Indeed, I've been successfully running my email server for the past five years and mail has no problem reaching gmail users.

I think people have just become defeatist.

I would argue Email is heavily abused, much more than Twitter. It's just not very noticeable if you have a good spam filter.
I would argue that 'abuse' is the most significant characteristic of an open system. What is one persons abuse is absolute freedom to another.

The proficient design subsystems to isolate themselves from the 'abuse' and attract customers of their design. These become walled gardens. Eventually the closed system becomes oppressive.

As many others note it is a sort of dialetic that can be traced in historical political movements and other human endeavor.

I don't think "regular people" are concerned about being harmed on social media. The story around abuse comes from very high profile people that receive the social media equivalent of what we used to call hate mail.

When a regular person signs up to Twitter they don't even get any followers let alone harassment. Abuse only happens when you reach a suitably large audience to enable it. Most people will never have that kind of attention.

I think centralization's domination in tech is due mostly to technical and business reasons. Centralized search is fast, centralized content is fast and high quality, discovery is easier...

Not "abuse" as in "targeted bullying". Abuse" as in "untargeted spam".

Just look at what happened to IRC. And Usenet. And Email. Heck, even the Fediverse. The major providers colluded in the form of de-facto network-wide blacklists as a way to counter spam, ultimately centralizing control of the network. People stick to the major providers that participate in the blacklist because, while a few people will occasionally be unjustly kicked out, most of the time it actually works pretty well and the major providers aren't flooded with garbage.

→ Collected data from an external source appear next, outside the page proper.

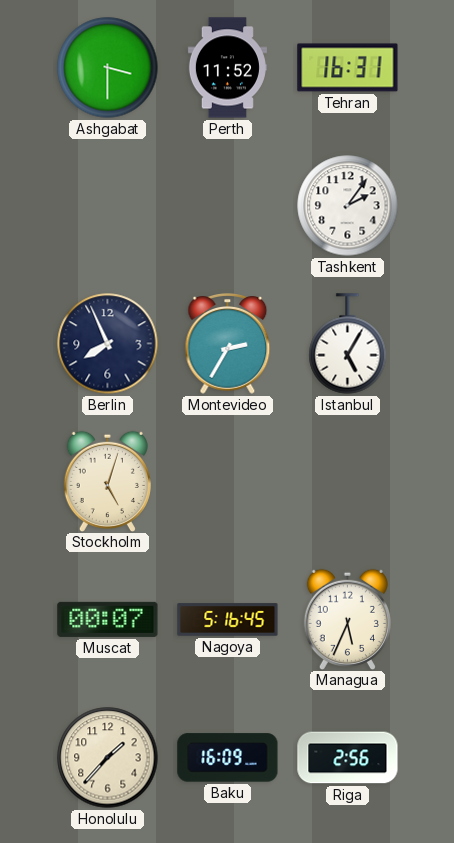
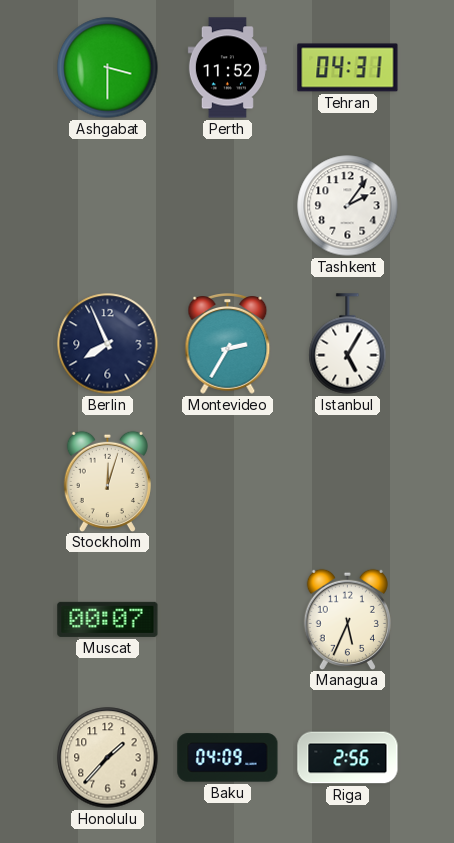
Tehran: 16:31 -> 04:31
Stockholm: 5:03 -> 12:03
Nagoya: 5:16 -> none
Baku: 16:09 -> 04:09
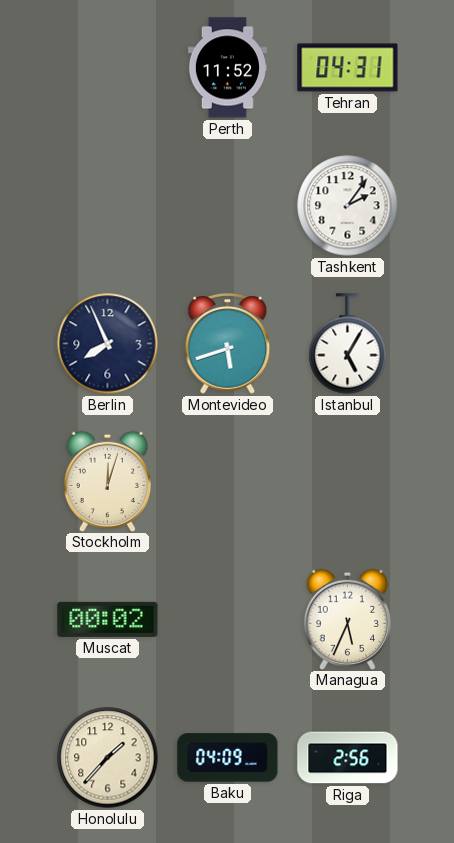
Ashgabat: 3:30 -> none
Montevideo: 2:35 -> 5:42
Muscat: 00:07 -> 00:02
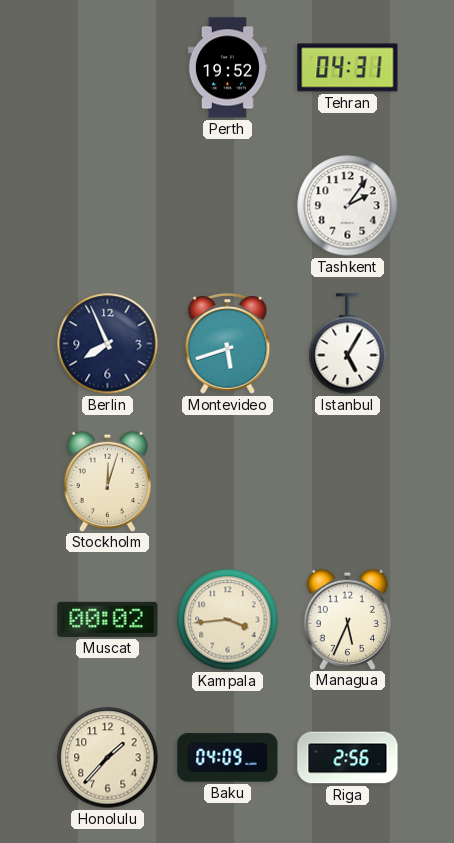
Perth: 11:52 -> 19:52
Kampala: none -> 3:44
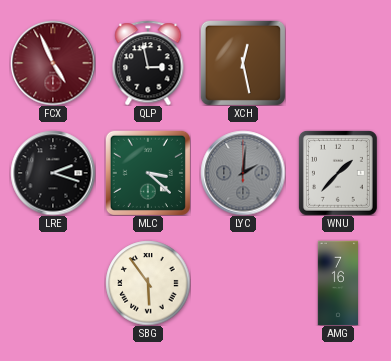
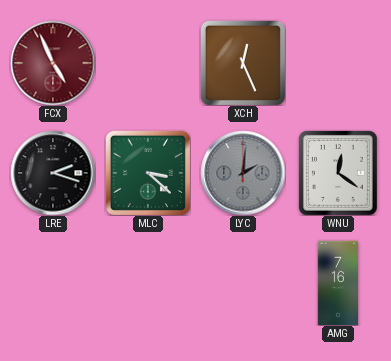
QLP: 2:58 -> none
XCH: 12:28 -> 12:26
WNU: 1:37 -> 12:21
SBG: 5:54 -> none
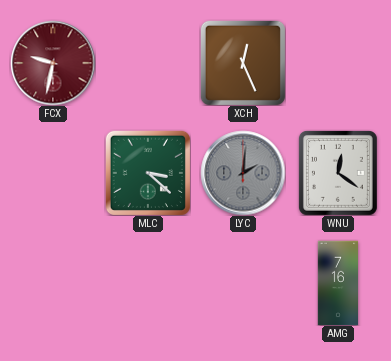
FCX: 4:56 -> 9:32
LRE: 2:18 -> none
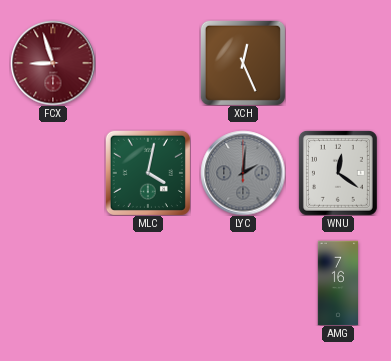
FCX: 9:32 -> 8:57
MLC: 3:22 -> 4:02
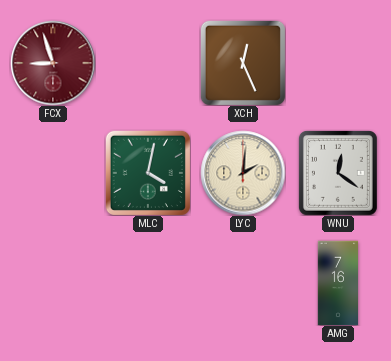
LYC dial: grey -> cream
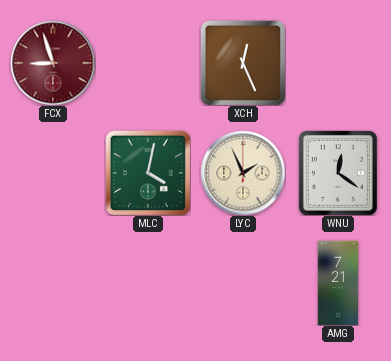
LYC: 2:01 -> 1:56
AMG: 7:16 -> 7:21
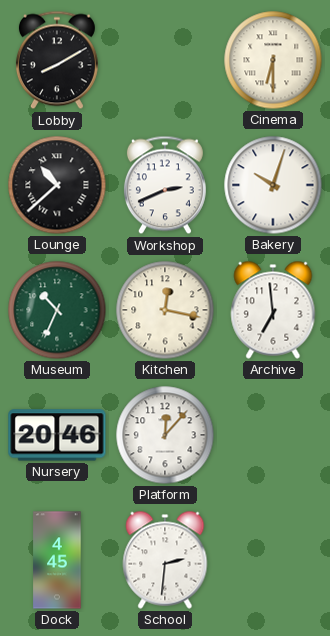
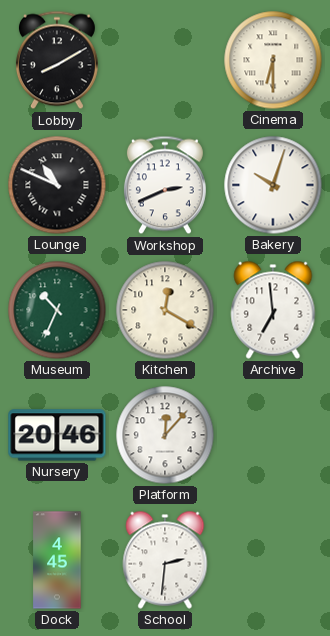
Lounge: 10:38 -> 10:49
Kitchen: 12:17 -> 12:20
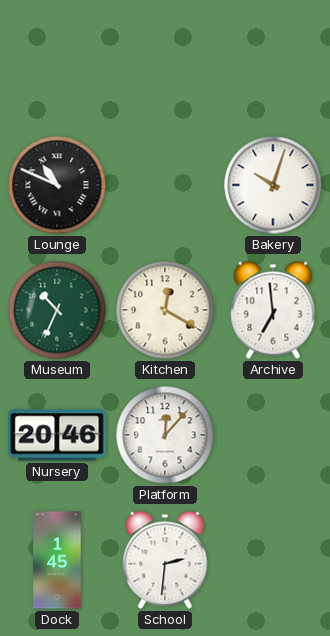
Lobby: 8:10 -> none
Cinema: 6:30 -> none
Workshop: 2:41 -> none
Dock: 4:45 -> 1:45
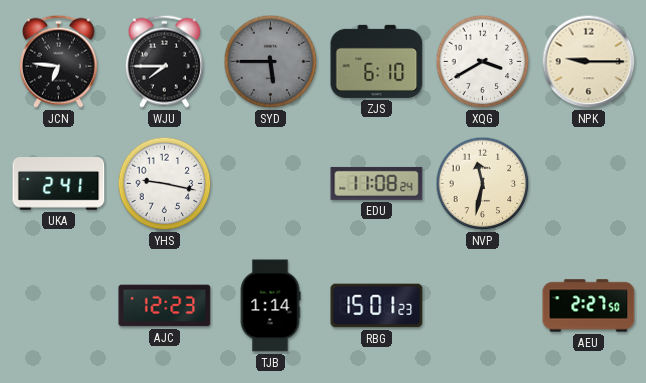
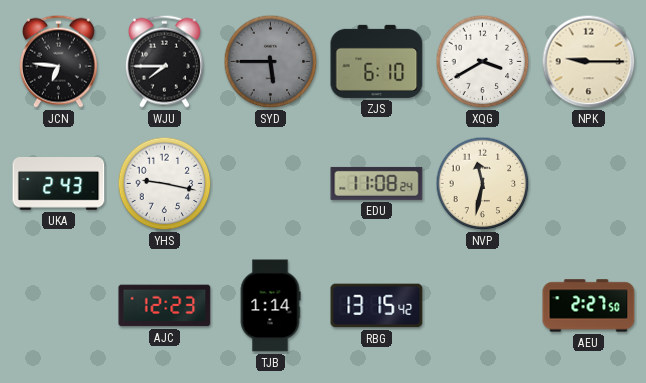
UKA: 2:41 -> 2:43
RBG: 15:01 -> 13:15
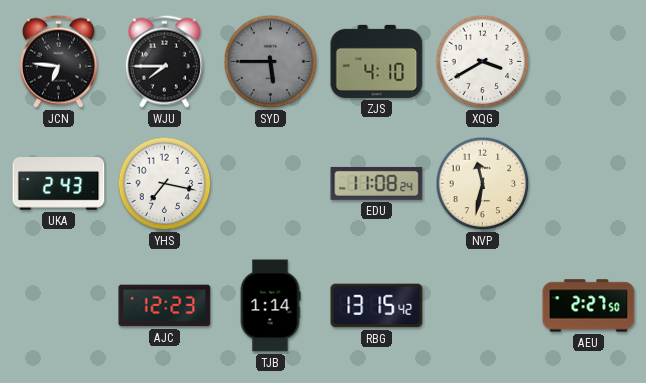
ZJS: 6:10 -> 4:10
NPK: 9:15 -> none
YHS: 9:17 -> 7:17
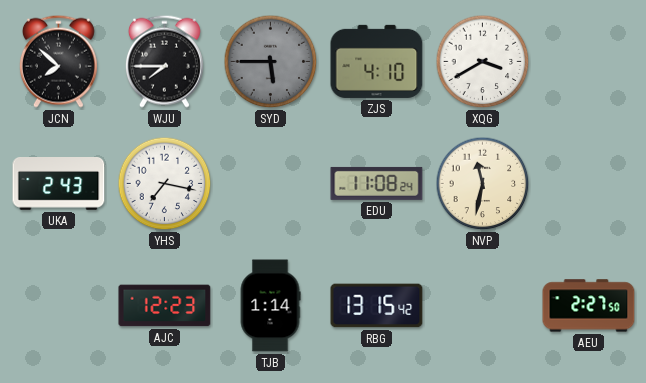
JCN: 6:46 -> 7:52
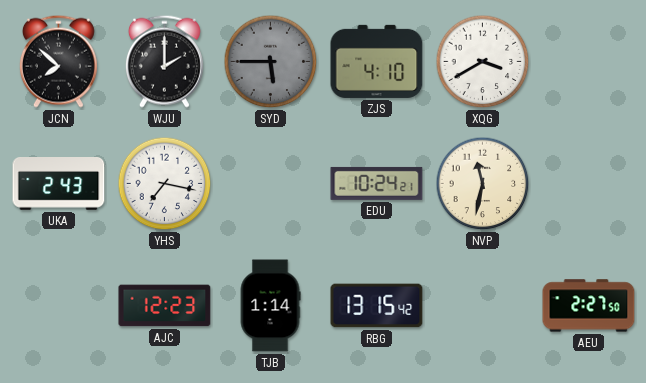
WJU: 7:45 -> 2:00
EDU: 11:08 -> 10:24
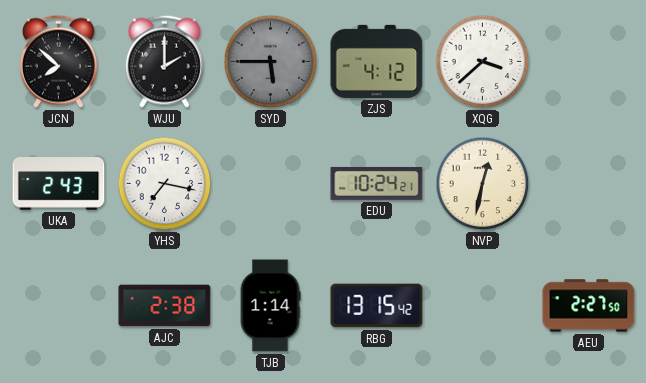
ZJS: 4:10 -> 4:12
XQG: 3:40 -> 3:38
NVP: 11:32 -> 12:32
AJC: 12:23 -> 2:38
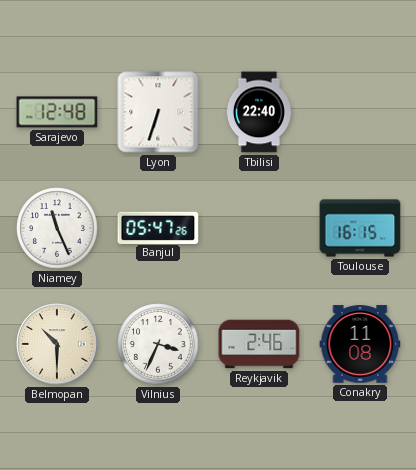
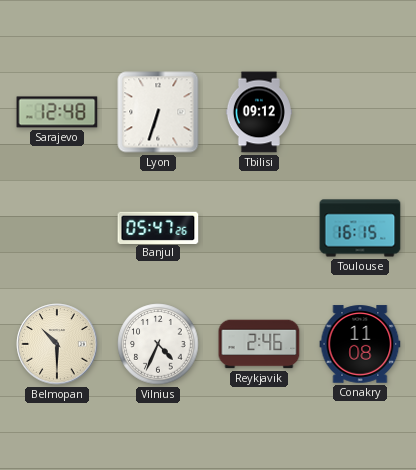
Tbilisi: 22:40 -> 09:12
Niamey: 11:26 -> none
Vilnius: 3:34 -> 4:34
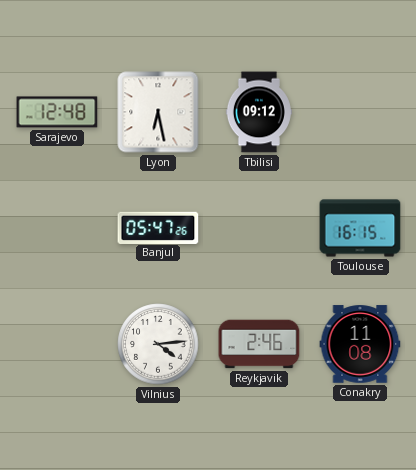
Lyon: 6:33 -> 6:28
Belmopan: 10:30 -> none
Vilnius: 4:34 -> 4:14
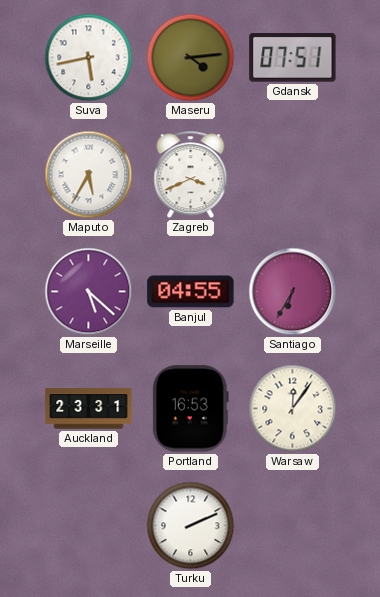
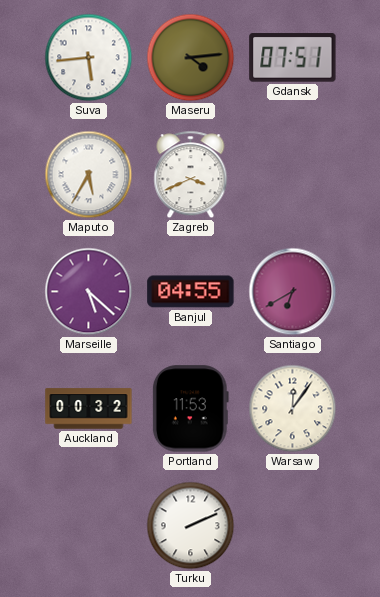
Suva: 5:43 -> 5:44
Santiago: 6:35 -> 6:40
Auckland: 23:31 -> 00:32
Portland: 16:53 -> 11:53
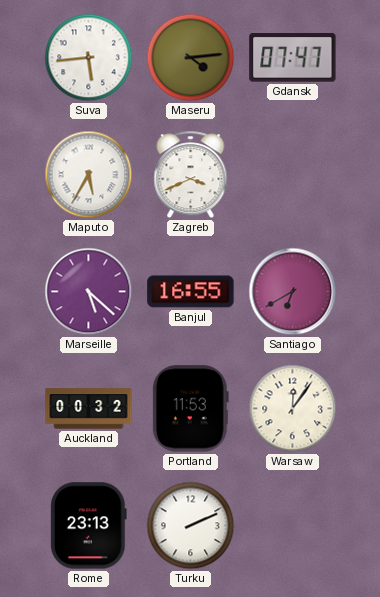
Gdansk: 07:51 -> 07:47
Banjul: 04:55 -> 16:55
Rome: none -> 23:13
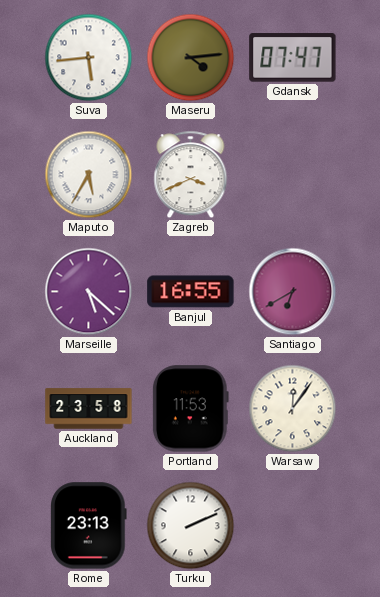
Auckland: 00:32 -> 23:58
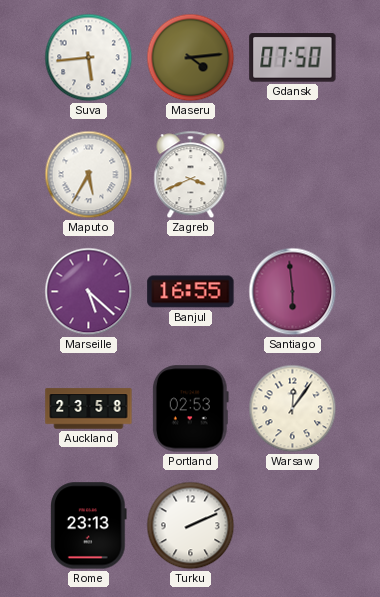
Gdansk: 07:47 -> 07:50
Santiago: 6:40 -> 5:59
Portland: 11:53 -> 02:53
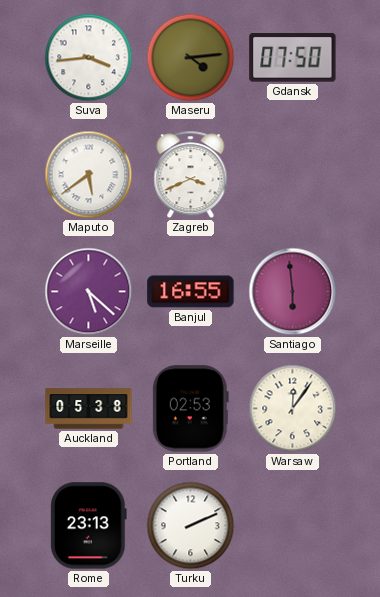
Suva: 5:44 -> 3:44
Maputo: 5:35 -> 5:39
Auckland: 23:58 -> 05:38
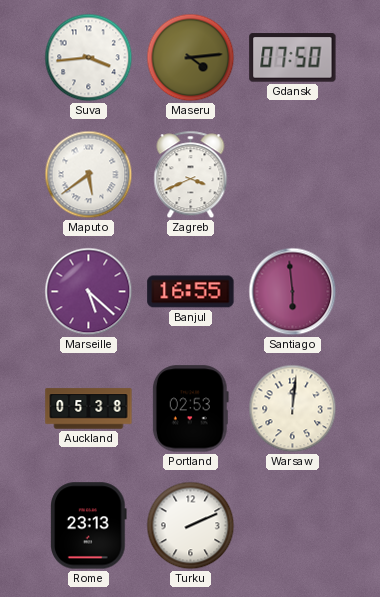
Warsaw: 12:06 -> 12:01
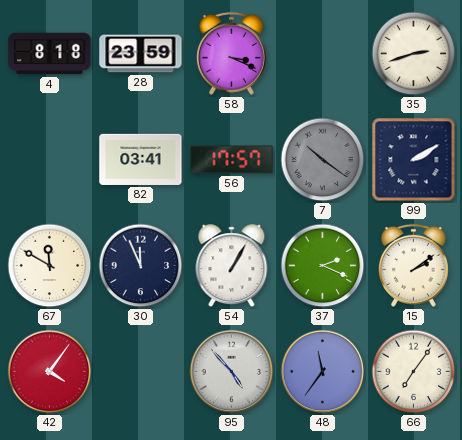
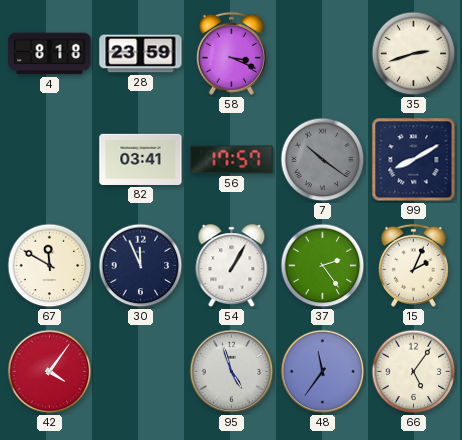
99: 2:10 -> 8:10
37: 2:19 -> 2:24
15: 2:09 -> 2:04
95: 4:53 -> 4:57
66: 7:06 -> 5:06
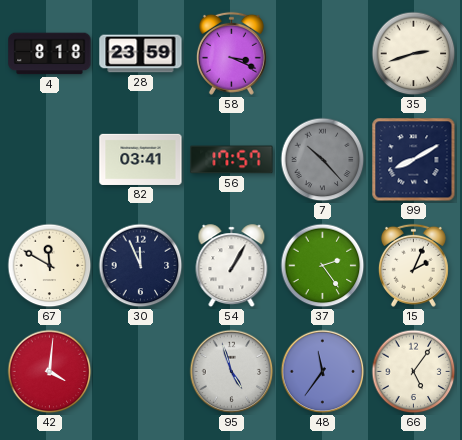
7: 10:21 -> 10:23
42: 4:06 -> 4:01
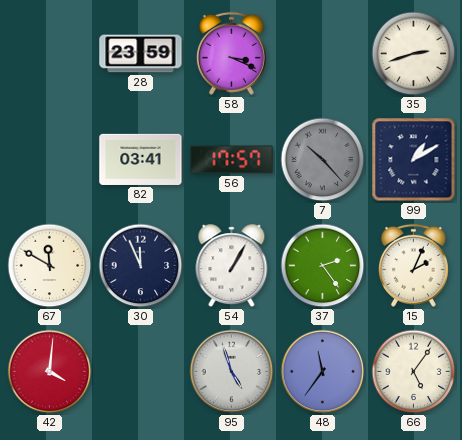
4: 8:18 -> none
99: 8:10 -> 1:10
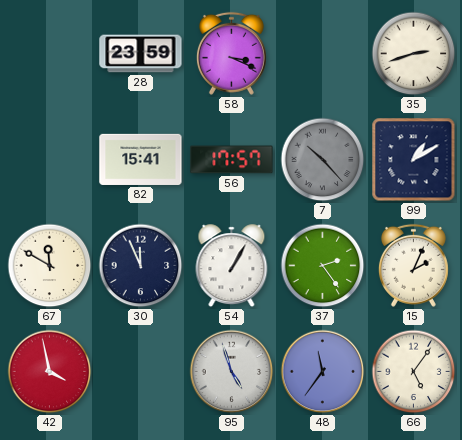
82: 03:41 -> 15:41
42: 4:01 -> 3:58
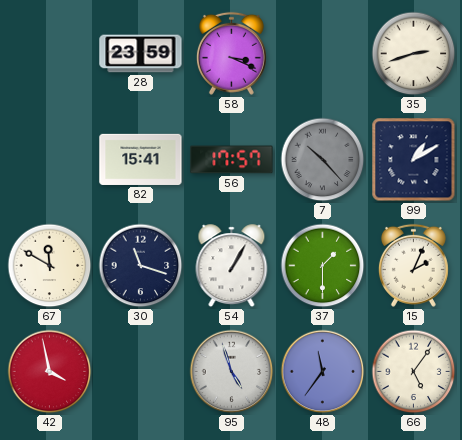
30: 11:56 -> 11:18
37: 2:24 -> 1:30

I took the "safer" in the OP to mean harassment but totally agree with you on your point. It goes to what I was saying about centralization offering better technical advantages.
Even if you don't personally see the benefit of a platform having a way to stop hate speech and harassment (we can all agree on the value of stopping spam at least), you still have the problem that a platform that allows hate speech and harassment will self-select for horrible users who aren't allowed on the major platforms. It'll be a wasteland of garbage, like 8chan, Gab or Voat.

Notice that you're currently expressing yourself on the actively-moderated HN, not on one of those.